To ebonize small pieces that will stand some scraping or light sanding, I have used multiple coats of a magic marker. It will raise the grain a bit, and so there is an iterative series of light sanding and marker-dying steps. It's a lot like brushing on analine dye, but penetrates more deeply. It also needs to be sealed with shelac - we have all seen how marker ink will bleed.
you should clarify wether to use a low angle plane. One article contrasts the other.
Ebonizing can be carried all the way through a piece of wood if done properly but it takes study and care.
beautiful
Garrett, Nice article. BTW it looks like you ebonized your thumb nail with a hammer.

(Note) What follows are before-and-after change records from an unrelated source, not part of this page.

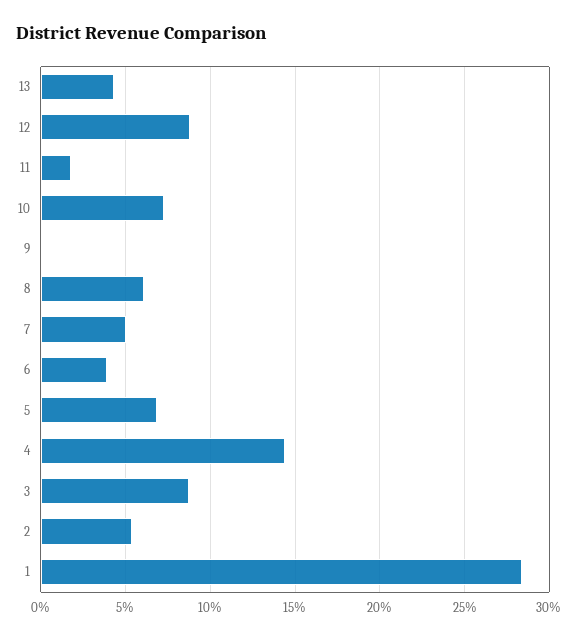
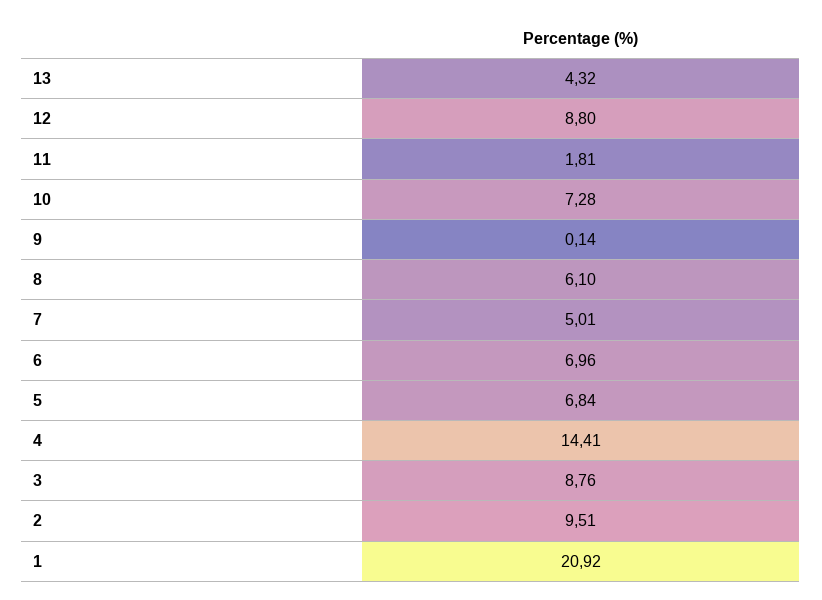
6: 4 -> 6.96
2: 5.5 -> 9.51
1: 28.5 -> 20.92

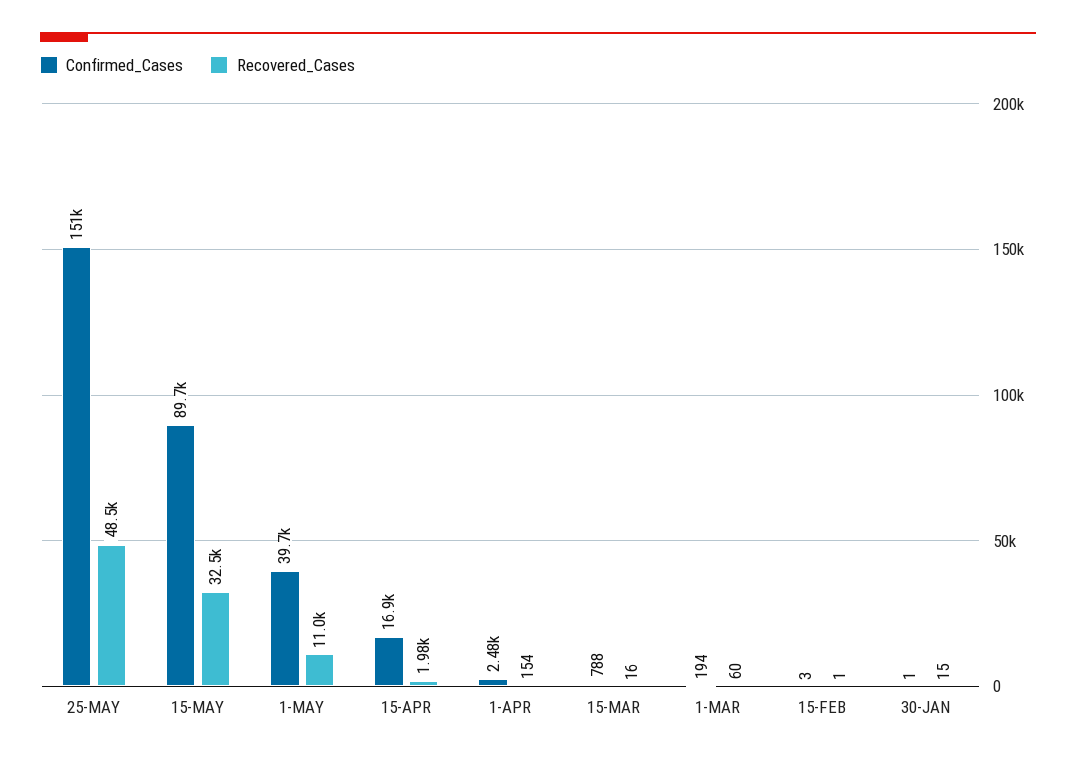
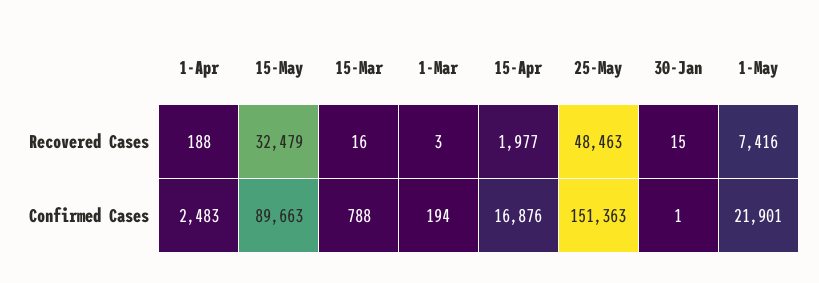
Confirmed_Cases, 1-MAY: 39700 -> 21901
Recovered_Cases, 1-MAY: 11000 -> 7416
Recovered_Cases, 1-APR: 154 -> 188
Recovered_Cases, 1-MAR: 60 -> 3
Confirmed_Cases, 15-FEB: 3 -> none
Recovered_Cases, 15-FEB: 1 -> none

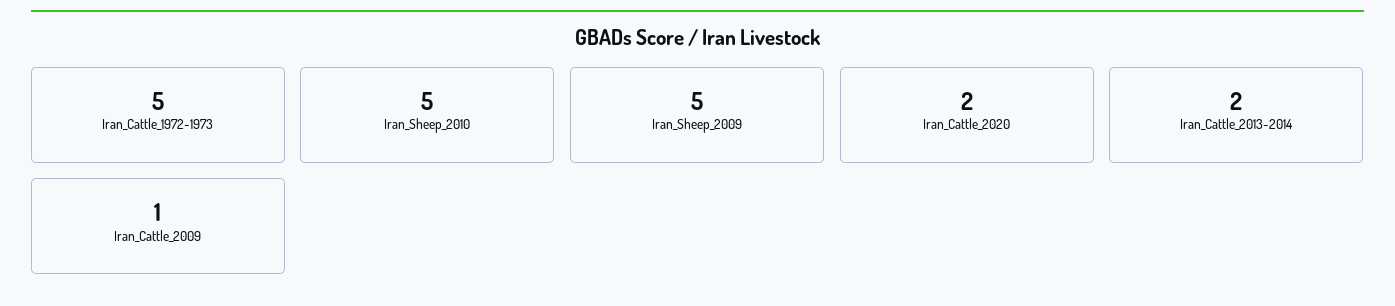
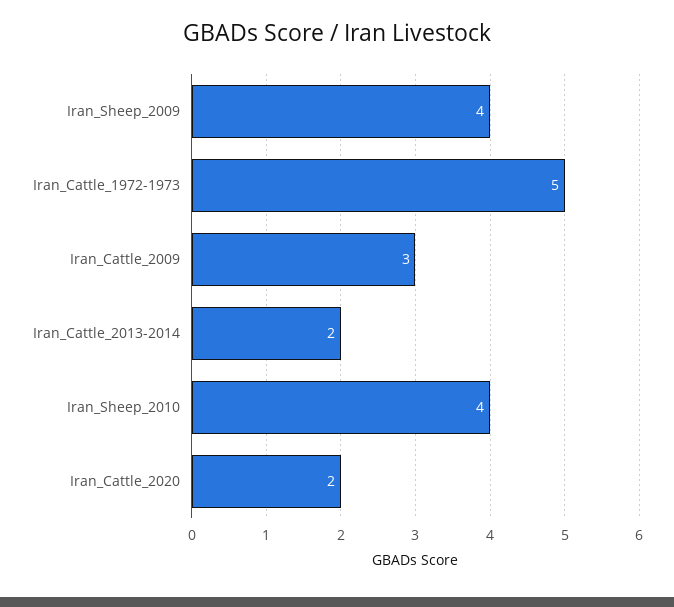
Iran_Sheep_2010: 5 -> 4
Iran_Sheep_2009: 5 -> 4
Iran_Cattle_2009: 1 -> 3

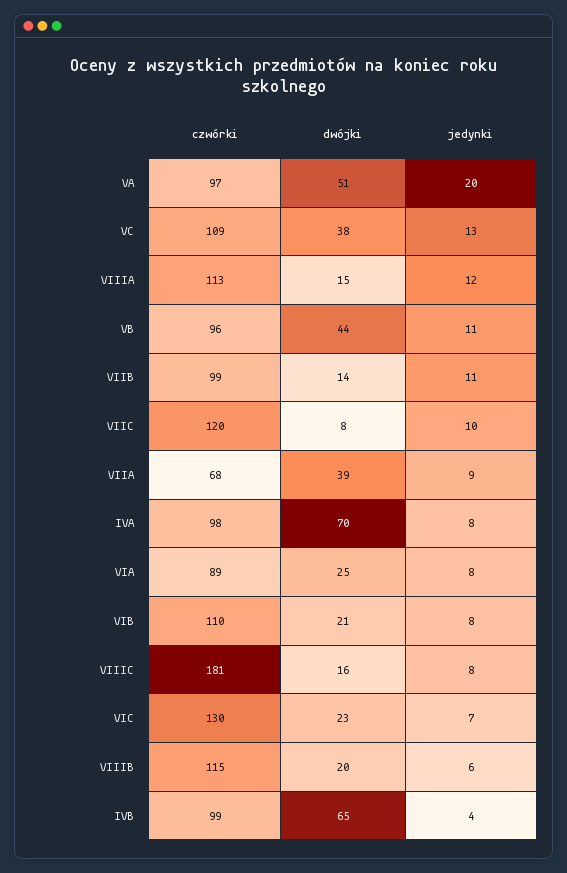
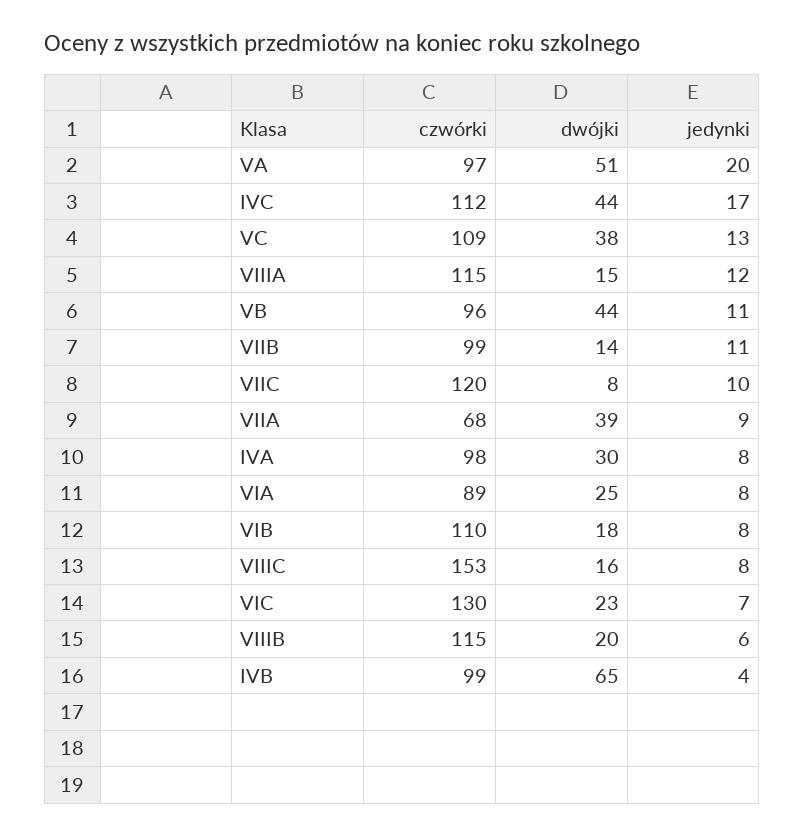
czwórki, VIIIA: 113 -> 115
dwójki, IVA: 70 -> 30
dwójki, VIB: 21 -> 18
czwórki, VIIIC: 181 -> 153
czwórki, IVC: none -> 112
dwójki, IVC: none -> 44
jedynki, IVC: none -> 17

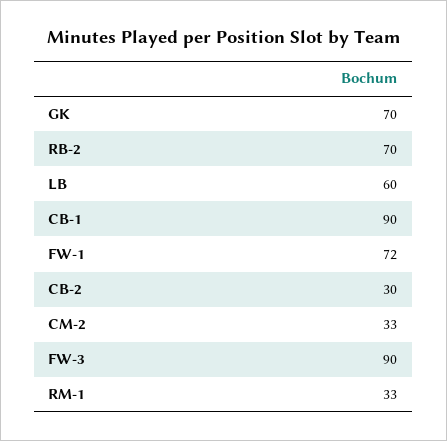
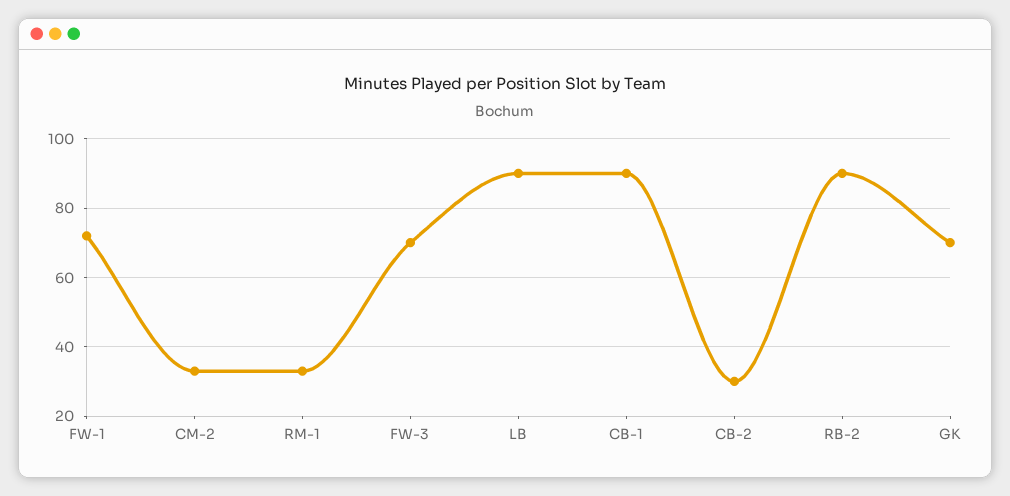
RB-2: 70 -> 90
LB: 60 -> 90
FW-3: 90 -> 70

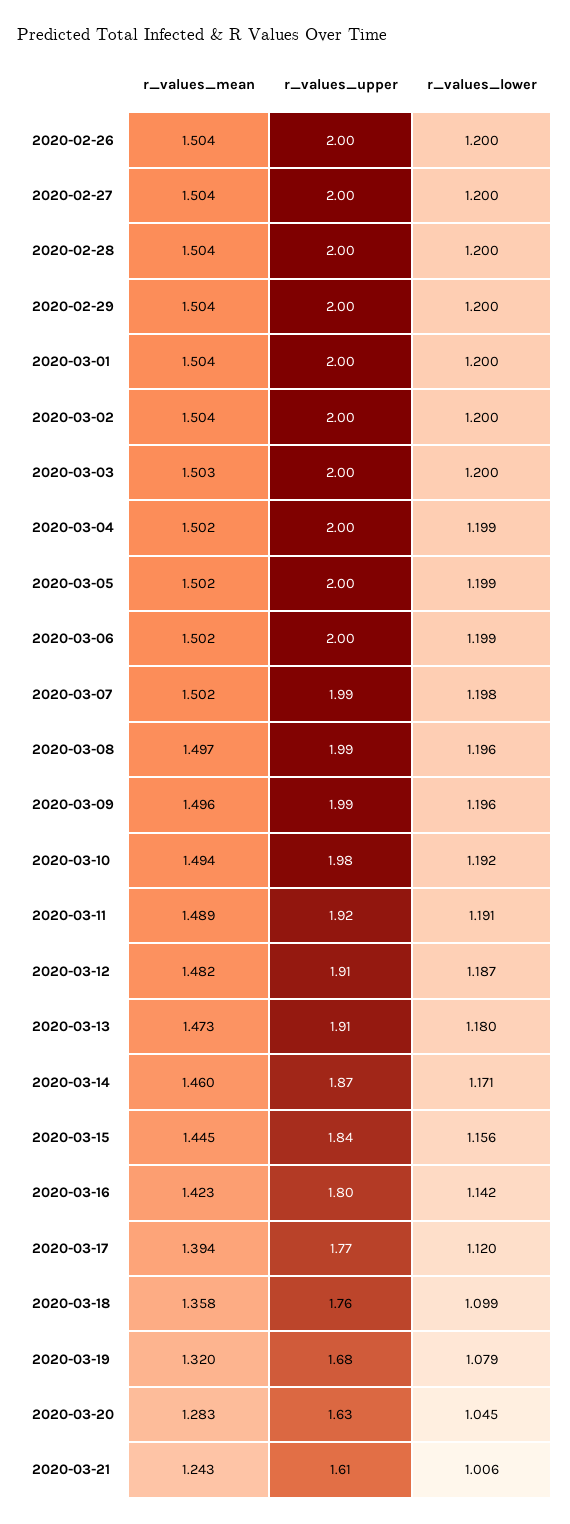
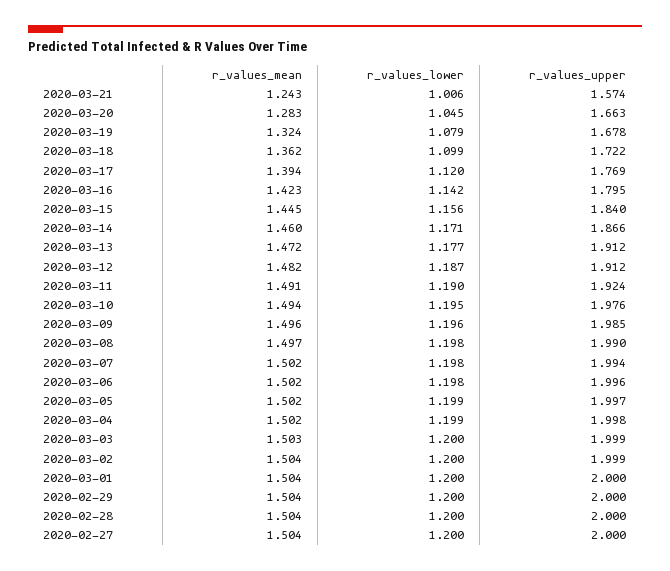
r_values_mean, 2020-02-26: 1.504 -> none
r_values_upper, 2020-02-26: 2 -> none
r_values_lower, 2020-02-26: 1.2 -> none
r_values_lower, 2020-03-06: 1.199 -> 1.198
r_values_lower, 2020-03-08: 1.196 -> 1.198
r_values_lower, 2020-03-10: 1.192 -> 1.195
r_values_mean, 2020-03-11: 1.489 -> 1.491
r_values_lower, 2020-03-11: 1.191 -> 1.19
r_values_mean, 2020-03-13: 1.473 -> 1.472
r_values_lower, 2020-03-13: 1.18 -> 1.177
r_values_mean, 2020-03-18: 1.358 -> 1.362
r_values_upper, 2020-03-18: 1.76 -> 1.722
r_values_mean, 2020-03-19: 1.32 -> 1.324
r_values_upper, 2020-03-20: 1.63 -> 1.663
r_values_upper, 2020-03-21: 1.61 -> 1.574

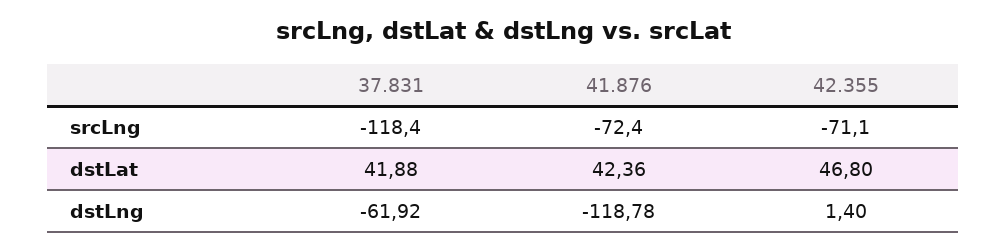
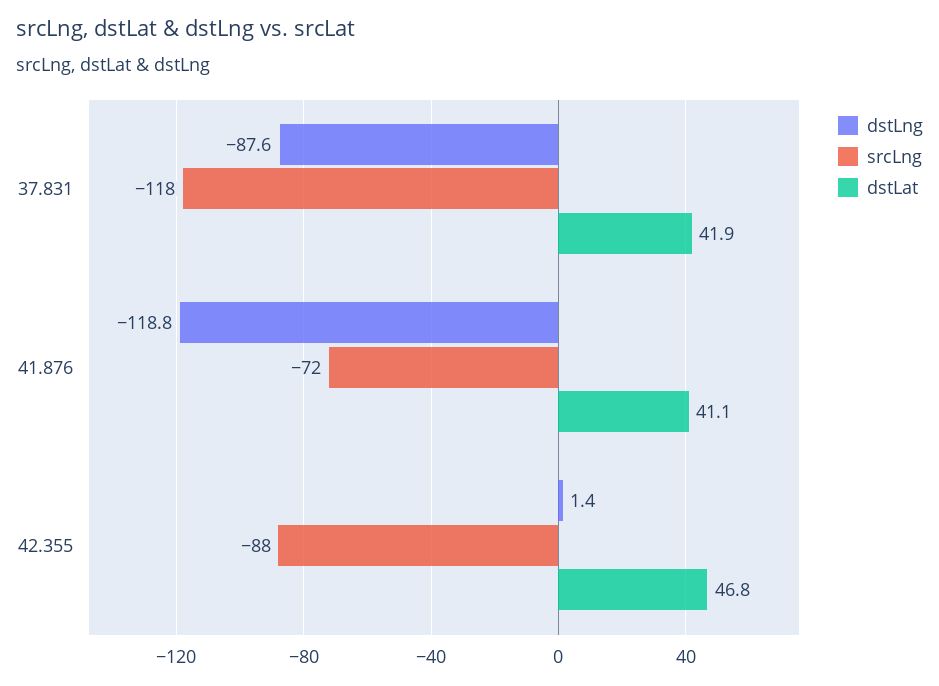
srcLng, 42.355: -71.1 -> -88
dstLat, 41.876: 42.36 -> 41.1
dstLng, 37.831: -61.92 -> -87.6

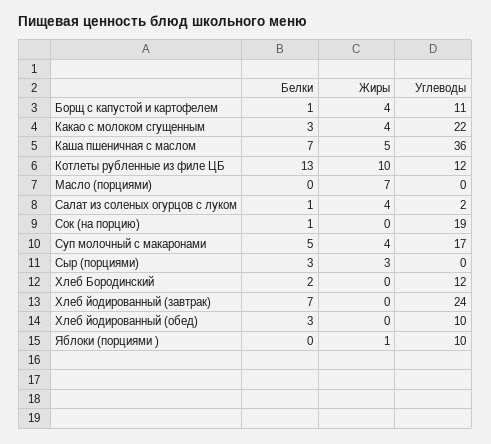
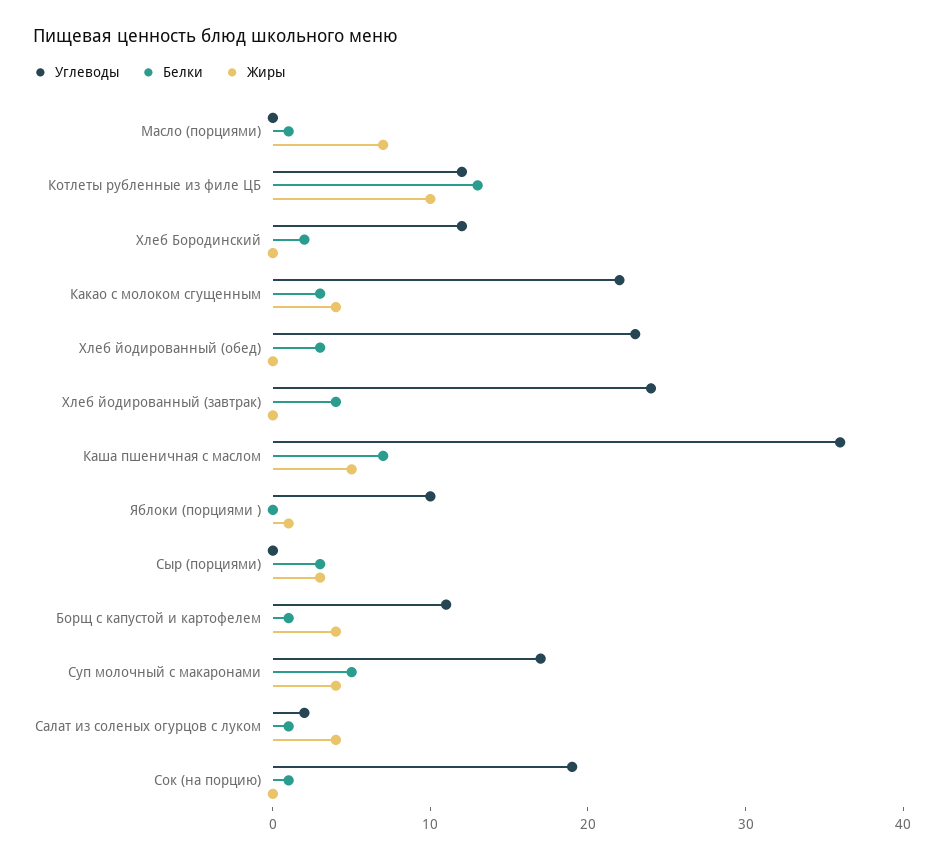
Белки, Масло (порциями): 0 -> 1
Белки, Хлеб йодированный (завтрак): 7 -> 4
Углеводы, Хлеб йодированный (обед): 10 -> 23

What a shame the way we dont appreciate natural things of beauty--
I love ebony and in south Africa our local equivalent
is called "Hardekool" It is white around the sapwood with a hard black core. It is readilly available at the roadside
where hawkers are selling it by the bagful as firewood
regards
fred
I recently used some ebony for the first time on a jewellery box. The results were fantastic well worth the care needed to work it. I too found the a steeper angled plane and a scraper worked best and that when initially dimensioning the stock it took the edge off the table saw blade as if it was made of concrete !!! The only down side, apart from the cost, was that I seem to have a reaction to the dust if it came into contact with my face even though I wore a mask. I think if I use it again I will try wet sanding to try and stop airborn dust particles causing problems.
Hardekool (Afrikaans name), Leadwood (English name), Combretum Imberbe (scientific name) is NOT ebony.